A entrevista dada por Pedro Passos Coelho à TVI esta quarta-feira teve algumas novidades. Talvez a mais significativa tenha sido a declaração de que o corte de 4 mil milhões a anunciar em Fevereiro será quase exclusivamente dirigido às “prestações sociais”; e que a Educação será um dos seus alvos preferenciais desta "redução da despesa". Para quem tinha dúvidas, começou a levantar-se o pano sobre o que quererá dizer na prática a “refundação do Estado social”. Para os adeptos caseiros da "doutrina do choque", está na hora de “aproveitar a crise”: foi esta reveladora expressão que o primeiro-ministro deixou escapar nos momentos finais da conversa.

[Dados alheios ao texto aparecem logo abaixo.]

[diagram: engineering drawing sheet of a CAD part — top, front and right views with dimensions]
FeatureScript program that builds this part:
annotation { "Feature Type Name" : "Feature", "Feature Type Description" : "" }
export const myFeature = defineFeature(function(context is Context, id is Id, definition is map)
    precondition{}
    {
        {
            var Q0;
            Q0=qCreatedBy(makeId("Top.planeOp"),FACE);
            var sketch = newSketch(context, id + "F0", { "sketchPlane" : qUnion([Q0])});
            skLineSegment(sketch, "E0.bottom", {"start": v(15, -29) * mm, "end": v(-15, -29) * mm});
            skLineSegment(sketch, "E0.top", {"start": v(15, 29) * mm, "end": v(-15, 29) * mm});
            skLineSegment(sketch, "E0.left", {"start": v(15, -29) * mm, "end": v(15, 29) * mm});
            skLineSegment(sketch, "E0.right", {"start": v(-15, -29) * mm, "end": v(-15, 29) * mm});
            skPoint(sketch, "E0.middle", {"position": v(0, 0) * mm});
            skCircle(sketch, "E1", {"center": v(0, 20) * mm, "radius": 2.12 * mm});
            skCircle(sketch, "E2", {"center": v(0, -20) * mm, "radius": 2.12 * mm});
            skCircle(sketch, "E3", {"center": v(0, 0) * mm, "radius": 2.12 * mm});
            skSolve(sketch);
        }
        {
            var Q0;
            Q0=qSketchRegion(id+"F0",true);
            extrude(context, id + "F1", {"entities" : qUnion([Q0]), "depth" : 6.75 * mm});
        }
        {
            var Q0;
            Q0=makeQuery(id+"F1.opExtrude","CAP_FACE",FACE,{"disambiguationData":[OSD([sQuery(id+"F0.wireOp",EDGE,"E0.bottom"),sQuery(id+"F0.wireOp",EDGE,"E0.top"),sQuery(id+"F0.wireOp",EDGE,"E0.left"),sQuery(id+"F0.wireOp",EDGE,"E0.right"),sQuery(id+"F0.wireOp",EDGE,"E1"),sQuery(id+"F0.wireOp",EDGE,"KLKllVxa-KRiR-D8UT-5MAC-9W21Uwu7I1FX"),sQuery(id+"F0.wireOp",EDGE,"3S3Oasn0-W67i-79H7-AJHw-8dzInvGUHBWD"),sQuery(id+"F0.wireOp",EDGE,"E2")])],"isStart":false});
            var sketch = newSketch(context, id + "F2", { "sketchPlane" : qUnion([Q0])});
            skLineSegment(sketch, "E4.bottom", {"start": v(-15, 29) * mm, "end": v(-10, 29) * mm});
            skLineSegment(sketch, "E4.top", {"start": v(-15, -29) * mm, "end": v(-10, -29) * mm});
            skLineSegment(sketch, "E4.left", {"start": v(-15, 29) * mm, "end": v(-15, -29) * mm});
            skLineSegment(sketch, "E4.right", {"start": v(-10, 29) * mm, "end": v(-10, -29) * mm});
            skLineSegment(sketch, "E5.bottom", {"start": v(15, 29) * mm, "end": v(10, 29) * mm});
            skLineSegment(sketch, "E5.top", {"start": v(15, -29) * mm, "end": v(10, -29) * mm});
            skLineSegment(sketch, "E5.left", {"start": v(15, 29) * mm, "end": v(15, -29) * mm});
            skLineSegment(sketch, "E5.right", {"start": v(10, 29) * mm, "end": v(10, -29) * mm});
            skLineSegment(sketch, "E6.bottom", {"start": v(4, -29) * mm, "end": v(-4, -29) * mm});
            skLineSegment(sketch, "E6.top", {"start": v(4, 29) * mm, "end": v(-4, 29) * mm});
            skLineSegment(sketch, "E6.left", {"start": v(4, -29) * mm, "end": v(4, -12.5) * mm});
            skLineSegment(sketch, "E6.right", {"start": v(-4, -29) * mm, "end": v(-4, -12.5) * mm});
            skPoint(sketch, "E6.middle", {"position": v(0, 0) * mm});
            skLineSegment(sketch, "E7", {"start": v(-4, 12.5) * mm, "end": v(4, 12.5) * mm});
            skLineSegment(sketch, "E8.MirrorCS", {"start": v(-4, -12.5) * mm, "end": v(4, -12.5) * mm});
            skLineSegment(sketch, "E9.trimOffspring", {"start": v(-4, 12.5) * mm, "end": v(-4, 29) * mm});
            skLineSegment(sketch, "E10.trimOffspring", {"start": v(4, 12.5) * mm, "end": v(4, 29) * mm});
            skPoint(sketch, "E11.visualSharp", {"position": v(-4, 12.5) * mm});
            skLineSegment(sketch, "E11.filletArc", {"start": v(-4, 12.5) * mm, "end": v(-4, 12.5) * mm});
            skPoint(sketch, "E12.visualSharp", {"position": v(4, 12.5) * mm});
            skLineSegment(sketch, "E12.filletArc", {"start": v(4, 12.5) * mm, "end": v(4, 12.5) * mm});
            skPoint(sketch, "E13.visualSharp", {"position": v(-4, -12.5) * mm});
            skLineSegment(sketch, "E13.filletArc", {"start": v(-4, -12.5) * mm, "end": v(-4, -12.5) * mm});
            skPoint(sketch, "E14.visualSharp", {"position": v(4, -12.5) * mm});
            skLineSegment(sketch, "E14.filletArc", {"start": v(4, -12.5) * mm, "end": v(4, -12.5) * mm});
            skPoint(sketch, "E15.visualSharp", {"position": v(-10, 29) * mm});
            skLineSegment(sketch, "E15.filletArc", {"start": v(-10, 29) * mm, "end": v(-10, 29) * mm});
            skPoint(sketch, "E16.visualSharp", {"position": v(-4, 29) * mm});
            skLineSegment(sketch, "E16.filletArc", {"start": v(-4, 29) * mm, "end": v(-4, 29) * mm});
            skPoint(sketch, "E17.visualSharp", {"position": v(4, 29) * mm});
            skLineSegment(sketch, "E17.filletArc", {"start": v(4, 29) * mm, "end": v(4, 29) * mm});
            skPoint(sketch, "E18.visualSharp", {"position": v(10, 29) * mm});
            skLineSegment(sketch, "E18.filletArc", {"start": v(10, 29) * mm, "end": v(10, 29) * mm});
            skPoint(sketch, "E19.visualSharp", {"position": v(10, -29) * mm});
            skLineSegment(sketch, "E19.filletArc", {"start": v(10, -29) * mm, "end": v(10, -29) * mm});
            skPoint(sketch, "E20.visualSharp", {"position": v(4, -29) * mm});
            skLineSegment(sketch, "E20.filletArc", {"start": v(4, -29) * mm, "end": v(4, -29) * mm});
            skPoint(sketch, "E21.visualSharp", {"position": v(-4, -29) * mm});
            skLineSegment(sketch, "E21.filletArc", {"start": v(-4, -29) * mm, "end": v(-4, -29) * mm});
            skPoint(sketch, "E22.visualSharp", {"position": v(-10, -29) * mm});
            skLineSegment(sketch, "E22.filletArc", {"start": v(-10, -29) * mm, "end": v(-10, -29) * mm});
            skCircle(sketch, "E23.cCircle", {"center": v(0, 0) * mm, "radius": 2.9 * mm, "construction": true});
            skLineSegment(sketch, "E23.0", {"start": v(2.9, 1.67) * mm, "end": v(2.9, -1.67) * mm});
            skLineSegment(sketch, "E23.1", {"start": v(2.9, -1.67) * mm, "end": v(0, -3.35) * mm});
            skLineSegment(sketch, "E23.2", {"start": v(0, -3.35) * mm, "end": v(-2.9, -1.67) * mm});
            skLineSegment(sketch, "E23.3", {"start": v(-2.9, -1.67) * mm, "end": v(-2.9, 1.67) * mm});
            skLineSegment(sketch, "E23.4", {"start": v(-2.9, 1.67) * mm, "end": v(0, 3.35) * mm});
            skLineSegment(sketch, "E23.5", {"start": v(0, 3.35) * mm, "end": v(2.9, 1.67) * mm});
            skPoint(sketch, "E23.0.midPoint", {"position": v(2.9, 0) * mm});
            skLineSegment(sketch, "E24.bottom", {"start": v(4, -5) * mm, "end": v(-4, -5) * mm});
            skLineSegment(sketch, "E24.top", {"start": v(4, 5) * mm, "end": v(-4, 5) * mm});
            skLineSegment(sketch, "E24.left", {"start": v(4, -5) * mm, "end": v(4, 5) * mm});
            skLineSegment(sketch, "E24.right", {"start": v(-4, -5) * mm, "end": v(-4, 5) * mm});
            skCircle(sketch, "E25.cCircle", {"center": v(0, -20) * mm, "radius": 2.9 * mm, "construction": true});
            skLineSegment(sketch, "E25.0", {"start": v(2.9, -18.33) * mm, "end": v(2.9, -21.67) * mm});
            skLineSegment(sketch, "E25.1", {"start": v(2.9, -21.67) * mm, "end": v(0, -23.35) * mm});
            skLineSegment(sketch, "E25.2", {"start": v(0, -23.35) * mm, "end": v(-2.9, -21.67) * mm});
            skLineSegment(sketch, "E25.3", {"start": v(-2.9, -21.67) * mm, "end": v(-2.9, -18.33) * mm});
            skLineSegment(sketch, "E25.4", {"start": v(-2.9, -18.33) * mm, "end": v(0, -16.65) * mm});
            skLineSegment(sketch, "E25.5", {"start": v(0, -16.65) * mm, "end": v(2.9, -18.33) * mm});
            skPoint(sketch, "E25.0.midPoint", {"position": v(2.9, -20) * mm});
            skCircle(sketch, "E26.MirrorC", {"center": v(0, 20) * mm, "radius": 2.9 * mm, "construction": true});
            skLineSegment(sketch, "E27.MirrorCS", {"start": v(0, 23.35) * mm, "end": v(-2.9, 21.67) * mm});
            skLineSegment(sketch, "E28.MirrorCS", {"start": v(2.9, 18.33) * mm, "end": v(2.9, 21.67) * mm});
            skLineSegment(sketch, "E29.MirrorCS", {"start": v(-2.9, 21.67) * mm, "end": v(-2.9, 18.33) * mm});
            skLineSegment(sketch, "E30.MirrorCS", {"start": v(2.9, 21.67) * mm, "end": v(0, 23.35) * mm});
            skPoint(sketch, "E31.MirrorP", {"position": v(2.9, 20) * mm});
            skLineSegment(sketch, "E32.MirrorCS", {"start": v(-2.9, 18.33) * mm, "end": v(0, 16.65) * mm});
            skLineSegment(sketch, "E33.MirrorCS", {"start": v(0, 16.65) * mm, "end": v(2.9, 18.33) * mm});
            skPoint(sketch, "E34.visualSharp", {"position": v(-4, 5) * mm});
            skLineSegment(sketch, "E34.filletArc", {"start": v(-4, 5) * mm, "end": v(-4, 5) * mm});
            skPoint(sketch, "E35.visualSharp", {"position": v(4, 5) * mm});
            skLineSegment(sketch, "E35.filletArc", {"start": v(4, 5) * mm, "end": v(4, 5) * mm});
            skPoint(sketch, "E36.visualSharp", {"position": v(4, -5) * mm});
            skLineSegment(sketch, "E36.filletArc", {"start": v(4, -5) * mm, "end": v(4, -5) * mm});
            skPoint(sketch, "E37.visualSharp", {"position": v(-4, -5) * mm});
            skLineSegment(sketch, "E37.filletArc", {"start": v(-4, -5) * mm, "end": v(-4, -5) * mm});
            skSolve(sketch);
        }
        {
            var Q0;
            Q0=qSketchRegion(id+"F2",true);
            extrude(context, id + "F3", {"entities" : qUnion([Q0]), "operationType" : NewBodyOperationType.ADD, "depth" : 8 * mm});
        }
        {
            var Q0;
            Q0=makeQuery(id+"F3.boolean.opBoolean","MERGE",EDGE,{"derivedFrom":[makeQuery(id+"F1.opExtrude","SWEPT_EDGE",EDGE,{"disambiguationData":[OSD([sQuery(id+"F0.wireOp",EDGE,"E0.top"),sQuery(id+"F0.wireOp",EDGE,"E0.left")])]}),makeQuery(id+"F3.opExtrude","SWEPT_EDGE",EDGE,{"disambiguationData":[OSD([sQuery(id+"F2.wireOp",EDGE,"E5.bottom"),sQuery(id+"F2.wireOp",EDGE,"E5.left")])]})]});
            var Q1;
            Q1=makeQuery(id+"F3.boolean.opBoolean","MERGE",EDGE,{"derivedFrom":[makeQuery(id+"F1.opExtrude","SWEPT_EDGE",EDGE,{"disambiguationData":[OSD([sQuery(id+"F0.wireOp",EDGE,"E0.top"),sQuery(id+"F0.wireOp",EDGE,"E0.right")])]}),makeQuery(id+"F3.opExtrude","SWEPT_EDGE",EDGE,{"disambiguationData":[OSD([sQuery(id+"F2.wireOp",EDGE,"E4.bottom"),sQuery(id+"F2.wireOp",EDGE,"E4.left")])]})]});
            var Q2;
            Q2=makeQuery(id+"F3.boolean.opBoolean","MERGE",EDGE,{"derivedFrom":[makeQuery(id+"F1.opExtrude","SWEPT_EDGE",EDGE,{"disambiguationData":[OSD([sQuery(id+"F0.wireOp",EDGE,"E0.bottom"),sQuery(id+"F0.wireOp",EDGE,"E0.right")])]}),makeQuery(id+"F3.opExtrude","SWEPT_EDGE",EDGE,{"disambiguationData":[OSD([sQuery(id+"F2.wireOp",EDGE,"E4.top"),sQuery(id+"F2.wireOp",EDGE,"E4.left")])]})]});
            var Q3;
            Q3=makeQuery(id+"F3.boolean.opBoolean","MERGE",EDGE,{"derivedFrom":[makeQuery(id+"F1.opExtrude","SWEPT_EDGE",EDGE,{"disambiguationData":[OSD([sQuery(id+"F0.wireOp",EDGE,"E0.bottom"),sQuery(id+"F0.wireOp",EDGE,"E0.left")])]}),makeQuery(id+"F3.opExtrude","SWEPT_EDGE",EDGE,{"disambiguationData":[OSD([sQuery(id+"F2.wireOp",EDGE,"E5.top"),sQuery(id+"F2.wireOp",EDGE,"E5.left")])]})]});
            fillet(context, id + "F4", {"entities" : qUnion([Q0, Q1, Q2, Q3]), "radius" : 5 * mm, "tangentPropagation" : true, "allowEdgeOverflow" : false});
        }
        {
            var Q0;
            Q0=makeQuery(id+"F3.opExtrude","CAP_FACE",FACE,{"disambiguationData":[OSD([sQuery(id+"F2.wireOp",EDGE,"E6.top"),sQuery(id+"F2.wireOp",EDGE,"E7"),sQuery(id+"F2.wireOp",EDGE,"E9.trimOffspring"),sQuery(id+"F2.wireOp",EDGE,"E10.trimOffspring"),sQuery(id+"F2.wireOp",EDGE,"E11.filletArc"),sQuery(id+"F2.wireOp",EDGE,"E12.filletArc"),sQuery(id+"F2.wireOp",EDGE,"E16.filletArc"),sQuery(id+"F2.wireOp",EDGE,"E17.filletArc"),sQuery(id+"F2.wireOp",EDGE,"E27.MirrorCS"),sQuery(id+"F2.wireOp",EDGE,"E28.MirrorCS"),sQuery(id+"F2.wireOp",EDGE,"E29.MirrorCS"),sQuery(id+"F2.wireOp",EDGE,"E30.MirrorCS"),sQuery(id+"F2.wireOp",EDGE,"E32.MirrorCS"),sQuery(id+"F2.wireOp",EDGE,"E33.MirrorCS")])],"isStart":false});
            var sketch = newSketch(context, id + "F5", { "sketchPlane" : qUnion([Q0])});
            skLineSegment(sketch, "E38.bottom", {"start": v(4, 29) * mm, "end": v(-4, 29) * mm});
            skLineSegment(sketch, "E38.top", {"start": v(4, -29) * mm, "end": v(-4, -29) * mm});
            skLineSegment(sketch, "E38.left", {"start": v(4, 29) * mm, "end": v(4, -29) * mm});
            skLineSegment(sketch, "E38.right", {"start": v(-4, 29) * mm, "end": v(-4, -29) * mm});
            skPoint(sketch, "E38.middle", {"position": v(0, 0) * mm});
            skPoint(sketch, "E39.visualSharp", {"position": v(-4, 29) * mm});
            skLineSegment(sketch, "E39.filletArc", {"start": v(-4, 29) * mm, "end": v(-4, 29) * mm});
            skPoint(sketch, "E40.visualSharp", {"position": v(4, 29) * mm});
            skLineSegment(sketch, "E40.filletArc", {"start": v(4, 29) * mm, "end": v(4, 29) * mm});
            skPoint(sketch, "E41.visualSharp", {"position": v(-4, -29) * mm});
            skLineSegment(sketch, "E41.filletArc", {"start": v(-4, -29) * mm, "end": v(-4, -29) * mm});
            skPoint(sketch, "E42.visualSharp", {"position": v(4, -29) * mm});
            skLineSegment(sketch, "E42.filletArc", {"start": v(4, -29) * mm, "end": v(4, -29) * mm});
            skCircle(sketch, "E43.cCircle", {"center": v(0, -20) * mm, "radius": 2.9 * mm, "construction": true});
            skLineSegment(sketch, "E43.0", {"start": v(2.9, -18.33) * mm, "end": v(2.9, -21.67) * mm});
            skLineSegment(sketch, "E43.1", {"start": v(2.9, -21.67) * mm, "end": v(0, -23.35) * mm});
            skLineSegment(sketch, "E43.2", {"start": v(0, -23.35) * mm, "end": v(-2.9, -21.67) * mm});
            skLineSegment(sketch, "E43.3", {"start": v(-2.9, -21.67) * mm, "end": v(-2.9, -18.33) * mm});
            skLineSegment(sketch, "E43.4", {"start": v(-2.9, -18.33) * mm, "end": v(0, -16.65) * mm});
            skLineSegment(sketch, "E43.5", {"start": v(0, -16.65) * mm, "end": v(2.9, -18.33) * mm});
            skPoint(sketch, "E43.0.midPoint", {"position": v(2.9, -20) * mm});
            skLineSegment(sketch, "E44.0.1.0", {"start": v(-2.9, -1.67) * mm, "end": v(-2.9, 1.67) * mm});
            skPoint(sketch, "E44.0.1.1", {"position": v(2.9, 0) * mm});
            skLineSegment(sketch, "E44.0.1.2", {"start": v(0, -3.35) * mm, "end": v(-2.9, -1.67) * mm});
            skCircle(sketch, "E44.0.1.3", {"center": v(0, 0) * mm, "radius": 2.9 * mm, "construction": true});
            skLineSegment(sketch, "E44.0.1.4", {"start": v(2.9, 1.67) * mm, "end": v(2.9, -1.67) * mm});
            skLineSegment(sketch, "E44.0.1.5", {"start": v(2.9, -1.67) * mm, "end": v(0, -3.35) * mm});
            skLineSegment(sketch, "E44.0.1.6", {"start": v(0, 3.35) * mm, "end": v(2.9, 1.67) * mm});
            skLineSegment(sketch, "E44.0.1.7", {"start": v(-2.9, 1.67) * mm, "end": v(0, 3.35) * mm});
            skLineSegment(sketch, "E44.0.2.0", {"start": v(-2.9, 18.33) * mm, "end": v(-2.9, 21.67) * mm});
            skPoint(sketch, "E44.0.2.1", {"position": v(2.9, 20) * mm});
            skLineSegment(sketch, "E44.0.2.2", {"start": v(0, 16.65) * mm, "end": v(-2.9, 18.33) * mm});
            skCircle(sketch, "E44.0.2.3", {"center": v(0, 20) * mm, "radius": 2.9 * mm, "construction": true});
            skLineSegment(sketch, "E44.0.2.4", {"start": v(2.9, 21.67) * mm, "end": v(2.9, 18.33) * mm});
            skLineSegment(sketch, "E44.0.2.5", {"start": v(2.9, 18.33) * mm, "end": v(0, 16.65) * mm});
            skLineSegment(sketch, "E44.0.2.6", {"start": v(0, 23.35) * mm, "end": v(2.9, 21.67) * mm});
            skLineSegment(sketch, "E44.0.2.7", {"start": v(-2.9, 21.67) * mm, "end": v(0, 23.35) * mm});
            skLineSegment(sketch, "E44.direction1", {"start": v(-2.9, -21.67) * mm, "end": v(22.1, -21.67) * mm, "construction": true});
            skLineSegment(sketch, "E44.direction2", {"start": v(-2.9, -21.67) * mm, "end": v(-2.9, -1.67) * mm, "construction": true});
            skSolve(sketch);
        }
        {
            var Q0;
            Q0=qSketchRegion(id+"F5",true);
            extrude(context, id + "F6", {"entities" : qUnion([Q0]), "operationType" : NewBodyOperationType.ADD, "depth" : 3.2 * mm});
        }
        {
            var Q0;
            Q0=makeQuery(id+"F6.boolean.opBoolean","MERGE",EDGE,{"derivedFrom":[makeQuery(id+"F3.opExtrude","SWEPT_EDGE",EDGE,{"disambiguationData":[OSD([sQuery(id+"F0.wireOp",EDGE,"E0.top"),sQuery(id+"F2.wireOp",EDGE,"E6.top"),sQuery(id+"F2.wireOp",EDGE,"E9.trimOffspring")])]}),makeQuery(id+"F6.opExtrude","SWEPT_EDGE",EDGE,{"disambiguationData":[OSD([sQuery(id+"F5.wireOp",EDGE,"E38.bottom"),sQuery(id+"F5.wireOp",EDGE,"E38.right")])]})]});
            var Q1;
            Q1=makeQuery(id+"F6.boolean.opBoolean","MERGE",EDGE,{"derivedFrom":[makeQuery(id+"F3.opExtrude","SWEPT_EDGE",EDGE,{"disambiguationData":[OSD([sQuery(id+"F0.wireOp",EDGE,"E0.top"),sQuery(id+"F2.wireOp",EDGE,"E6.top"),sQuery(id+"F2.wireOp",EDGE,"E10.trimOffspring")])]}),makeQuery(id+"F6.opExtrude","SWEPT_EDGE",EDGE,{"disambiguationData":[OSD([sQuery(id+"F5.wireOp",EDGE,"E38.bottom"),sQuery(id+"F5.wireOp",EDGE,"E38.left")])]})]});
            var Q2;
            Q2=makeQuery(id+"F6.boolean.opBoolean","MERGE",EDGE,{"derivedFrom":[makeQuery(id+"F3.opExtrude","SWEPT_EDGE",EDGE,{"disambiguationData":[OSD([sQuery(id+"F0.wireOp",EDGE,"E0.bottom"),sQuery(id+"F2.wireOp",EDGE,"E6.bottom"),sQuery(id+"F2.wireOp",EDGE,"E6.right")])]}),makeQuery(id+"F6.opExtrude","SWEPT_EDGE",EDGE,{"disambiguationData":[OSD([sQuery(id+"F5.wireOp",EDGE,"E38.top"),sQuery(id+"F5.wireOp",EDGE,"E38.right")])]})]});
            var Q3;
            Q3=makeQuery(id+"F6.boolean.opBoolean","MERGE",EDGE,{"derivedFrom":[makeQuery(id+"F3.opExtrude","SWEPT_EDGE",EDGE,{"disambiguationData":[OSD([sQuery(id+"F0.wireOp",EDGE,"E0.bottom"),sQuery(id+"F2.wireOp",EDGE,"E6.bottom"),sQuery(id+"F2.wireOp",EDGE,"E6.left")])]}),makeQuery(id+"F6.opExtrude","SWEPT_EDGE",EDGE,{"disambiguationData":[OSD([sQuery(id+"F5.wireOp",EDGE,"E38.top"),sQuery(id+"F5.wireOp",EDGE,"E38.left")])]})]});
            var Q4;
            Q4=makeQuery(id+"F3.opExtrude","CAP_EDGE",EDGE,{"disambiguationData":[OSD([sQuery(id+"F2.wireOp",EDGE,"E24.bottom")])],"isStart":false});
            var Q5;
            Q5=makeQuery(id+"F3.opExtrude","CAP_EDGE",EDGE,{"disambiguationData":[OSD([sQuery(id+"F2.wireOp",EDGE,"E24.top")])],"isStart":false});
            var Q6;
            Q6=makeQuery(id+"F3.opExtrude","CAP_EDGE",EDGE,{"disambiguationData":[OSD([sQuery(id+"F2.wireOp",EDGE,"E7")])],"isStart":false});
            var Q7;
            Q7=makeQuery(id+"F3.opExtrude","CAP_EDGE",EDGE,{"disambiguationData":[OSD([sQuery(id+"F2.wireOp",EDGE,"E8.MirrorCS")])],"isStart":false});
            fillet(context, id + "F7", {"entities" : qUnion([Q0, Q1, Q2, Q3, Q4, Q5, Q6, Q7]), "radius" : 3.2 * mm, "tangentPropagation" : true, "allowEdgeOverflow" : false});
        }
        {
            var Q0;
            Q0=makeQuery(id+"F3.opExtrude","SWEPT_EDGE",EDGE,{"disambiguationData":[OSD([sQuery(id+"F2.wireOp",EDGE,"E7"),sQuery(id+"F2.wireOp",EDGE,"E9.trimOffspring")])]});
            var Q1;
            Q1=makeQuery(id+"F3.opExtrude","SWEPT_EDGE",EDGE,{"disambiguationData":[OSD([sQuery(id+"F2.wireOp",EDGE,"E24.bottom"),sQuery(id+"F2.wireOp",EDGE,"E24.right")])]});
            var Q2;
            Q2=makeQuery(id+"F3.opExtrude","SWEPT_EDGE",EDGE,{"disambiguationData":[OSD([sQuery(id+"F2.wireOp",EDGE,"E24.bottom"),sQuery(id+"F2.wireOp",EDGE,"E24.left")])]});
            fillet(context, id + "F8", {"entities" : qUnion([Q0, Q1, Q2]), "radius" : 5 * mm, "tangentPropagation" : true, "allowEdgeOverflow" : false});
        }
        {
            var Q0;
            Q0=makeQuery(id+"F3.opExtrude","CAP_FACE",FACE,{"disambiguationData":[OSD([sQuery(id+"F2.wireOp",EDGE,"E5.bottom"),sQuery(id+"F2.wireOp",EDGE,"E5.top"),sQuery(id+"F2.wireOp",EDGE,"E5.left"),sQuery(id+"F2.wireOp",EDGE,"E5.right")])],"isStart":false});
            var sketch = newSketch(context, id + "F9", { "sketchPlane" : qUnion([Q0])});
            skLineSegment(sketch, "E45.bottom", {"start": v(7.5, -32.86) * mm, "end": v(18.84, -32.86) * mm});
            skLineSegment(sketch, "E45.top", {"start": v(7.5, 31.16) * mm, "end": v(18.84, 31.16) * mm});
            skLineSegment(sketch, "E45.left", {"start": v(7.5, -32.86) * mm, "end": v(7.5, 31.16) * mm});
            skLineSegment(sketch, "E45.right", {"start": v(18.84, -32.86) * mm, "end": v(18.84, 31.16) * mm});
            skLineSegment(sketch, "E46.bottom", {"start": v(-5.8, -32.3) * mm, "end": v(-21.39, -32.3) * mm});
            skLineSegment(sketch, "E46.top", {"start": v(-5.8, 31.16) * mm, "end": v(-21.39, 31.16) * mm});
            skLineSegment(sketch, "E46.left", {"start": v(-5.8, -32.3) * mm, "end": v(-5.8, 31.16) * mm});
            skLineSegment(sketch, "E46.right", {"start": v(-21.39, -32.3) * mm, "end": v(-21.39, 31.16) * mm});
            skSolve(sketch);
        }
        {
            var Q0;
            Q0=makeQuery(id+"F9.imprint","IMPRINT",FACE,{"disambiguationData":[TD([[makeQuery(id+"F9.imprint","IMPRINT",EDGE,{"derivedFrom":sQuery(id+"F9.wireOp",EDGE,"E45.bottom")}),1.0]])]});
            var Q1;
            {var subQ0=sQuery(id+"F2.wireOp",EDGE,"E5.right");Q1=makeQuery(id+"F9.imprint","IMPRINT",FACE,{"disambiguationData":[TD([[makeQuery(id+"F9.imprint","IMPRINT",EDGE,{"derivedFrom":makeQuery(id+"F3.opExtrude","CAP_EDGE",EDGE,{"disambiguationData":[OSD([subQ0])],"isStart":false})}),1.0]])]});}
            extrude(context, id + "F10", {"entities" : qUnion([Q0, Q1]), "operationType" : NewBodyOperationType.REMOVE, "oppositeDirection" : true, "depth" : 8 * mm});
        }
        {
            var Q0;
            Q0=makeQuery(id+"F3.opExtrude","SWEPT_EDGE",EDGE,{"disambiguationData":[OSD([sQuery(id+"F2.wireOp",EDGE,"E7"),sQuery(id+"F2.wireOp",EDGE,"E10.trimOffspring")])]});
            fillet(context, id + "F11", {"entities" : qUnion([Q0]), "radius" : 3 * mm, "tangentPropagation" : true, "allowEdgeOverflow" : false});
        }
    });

As palavras de Passos Coelho foram claras quanto à vontade de perverter o carácter público da educação. Evocando a Constituição, referiu a diferença entre a saúde e a educação e notou que nesta última existe “margem de liberdade” para introduzir um sistema de financiamento “mais repartido” entre os cidadãos e o Estado. Abre-se assim a porta ao pagamento de propinas no ensino público secundário. Constitucionalistas da área do PSD, como Costa Andrade e Pedro Bacelar Gouveia, já vieram observar que a obrigatoriedade da frequência do secundário não lhes parece ferida com este ataque à gratuitidade. Jorge Miranda discorda e diz que uma e outra estão necessariamente relacionadas. Estão abertas as hostilidades.
Convém introduzir aqui com um parêntesis para dizer duas coisas óbvias. A primeira: atualmente, em Portugal, a educação até ao 12.º ano já não é gratuita. Basta perguntar às famílias quanto gastam em transportes, manuais escolares e outros materiais indispensáveis ao longo do ano. Ou ouvirmos as notícias sobre crianças que frequentam a escola com fome e que aí não usufruem de uma refeição gratuita, como num país decente aconteceria. A segunda:o argumento que estaríamos a cortar na despesa/Estado social ao invés de estarmos a aumentar a receita/impostos não colhe neste caso. A introdução de uma propina seria na verdade a introdução de um novo imposto, neste caso com efeitos muito negativos na qualidade do ensino e na coesão social. Dito isto, avancemos.
No concreto, ainda não ficámos a conhecer quais serão os planos do governo. Mas sabemos que, caso a intenção genérica avance, ela significará um ataque sem precedentes à Escola pública, gratuita e de qualidade. Em primeiro lugar, a introdução de propinas desincentivará a frequência do ensino secundário, num país que tem ainda elevados índices de abandono escolar. Segundo o último relatório da OCDE, apenas 52% dos jovens portugueses com idades compreendidas entre os 25 e os 34 anos terminou o ensino secundário. Se a isto juntarmos o aumento da pobreza e da perceção que a escola não dá um futuro, temos um quadro muito pouco auspicioso.
Em segundo lugar, um sistema de co-pagamentos – porventura mesclado com algumas bolsas ou isenções - reforçará as escolas privadas. Rasurada a gratuitidade, o campo de negócio das escolas privadas – grande parte delas vivendo hoje à conta de “contratos de associação” ilegítimos – expande-se fortemente e parecerá plausível a algumas fatias sociais o discurso sobre a “liberdade de escolha”. Se pagamos nesta escola pública, porque não ir para aquela escola privada? Retirando do ensino público famílias com maior capital económico e simbólico, abrandará fortemente um dos factores de pressão para que este se mantenha de qualidade. O resultado será uma sociedade menos escolarizada, mais estratificada e com mais desigualdades de raiz.
Se as palavras de Passos Coelho foram claras, elas parecem ter já causado incómodo. Nuno Crato afirmou ontem que o carácter gratuito do ensino obrigatório não estará em causa; o secretário de Estado João Casanova de Almeida disse algo diferente: que “ainda é cedo para discutir a matéria”. O Diário de Notícias fala hoje de outros cenários que poderão estar em cima da mesa: reforço dos contratos de associação, cheques-ensino, concessão de escolas públicas a privados. Qualquer uma destas soluções mostra bem que o plano do governo passa por estender os espaços de negócio no ensino e atacar a sua universalidade. Como Nuno Serra bem identificou há uns tempos atrás, encolher, degradar e dualizar são os desígnios do governo para a área. Foi agora dado um passo em frente. Saibamos responder à altura.